Collected data:
--*--
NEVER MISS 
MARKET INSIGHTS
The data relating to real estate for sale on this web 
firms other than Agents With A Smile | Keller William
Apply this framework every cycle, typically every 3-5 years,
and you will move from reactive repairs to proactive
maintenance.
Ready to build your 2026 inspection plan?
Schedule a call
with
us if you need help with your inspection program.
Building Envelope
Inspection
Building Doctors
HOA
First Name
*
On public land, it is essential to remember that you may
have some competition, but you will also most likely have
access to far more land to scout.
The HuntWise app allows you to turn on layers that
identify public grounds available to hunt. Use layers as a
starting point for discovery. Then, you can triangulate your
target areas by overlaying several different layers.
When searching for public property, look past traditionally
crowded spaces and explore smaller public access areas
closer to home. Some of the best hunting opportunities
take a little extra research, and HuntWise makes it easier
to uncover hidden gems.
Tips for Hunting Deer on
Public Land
--*--
● **WORK ORDER**
Restating all of the data exactly is the whole task.

● **COMPLETED EXERCISE**
NEVER MISS 
MARKET INSIGHTS
The data relating to real estate for sale on this web 
firms other than Agents With A Smile | Keller William
Apply this framework every cycle, typically every 3-5 years,
and you will move from reactive repairs to proactive
maintenance.
Ready to build your 2026 inspection plan?
Schedule a call
with
us if you need help with your inspection program.
Building Envelope
Inspection
Building Doctors
HOA
First Name
*
On public land, it is essential to remember that you may
have some competition, but you will also most likely have
access to far more land to scout.
The HuntWise app allows you to turn on layers that
identify public grounds available to hunt. Use layers as a
starting point for discovery. Then, you can triangulate your
target areas by overlaying several different layers.
When searching for public property, look past traditionally
crowded spaces and explore smaller public access areas
closer to home. Some of the best hunting opportunities
take a little extra research, and HuntWise makes it easier
to uncover hidden gems.
Tips for Hunting Deer on
Public Land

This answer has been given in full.